◆ Exercise requirements
When you reach the records below, output every one exactly as written but leave out any pictures.

————

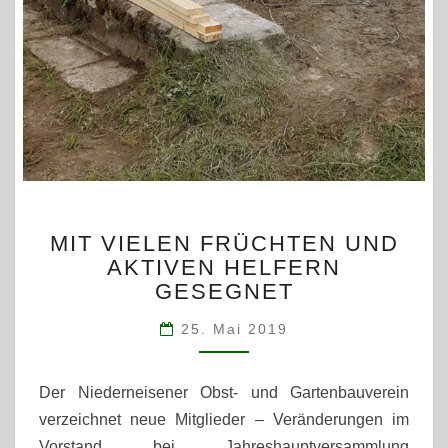
MIT
MIT VIELEN FRÜCHTEN UND
VIELEN
AKTIVEN HELFERN
FRÜCHTEN
GESEGNET
UND
AKTIVEN
25. Mai 2019
HELFERN
GESEGNET
Der Niederneisener Obst- und Gartenbauverein
verzeichnet neue Mitglieder – Veränderungen im
Vorstand bei Jahreshauptversammlung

————

◆ Answer to this exercise
MIT
MIT VIELEN FRÜCHTEN UND
VIELEN
AKTIVEN HELFERN
FRÜCHTEN
GESEGNET
UND
AKTIVEN
25. Mai 2019
HELFERN
GESEGNET
Der Niederneisener Obst- und Gartenbauverein
verzeichnet neue Mitglieder – Veränderungen im
Vorstand bei Jahreshauptversammlung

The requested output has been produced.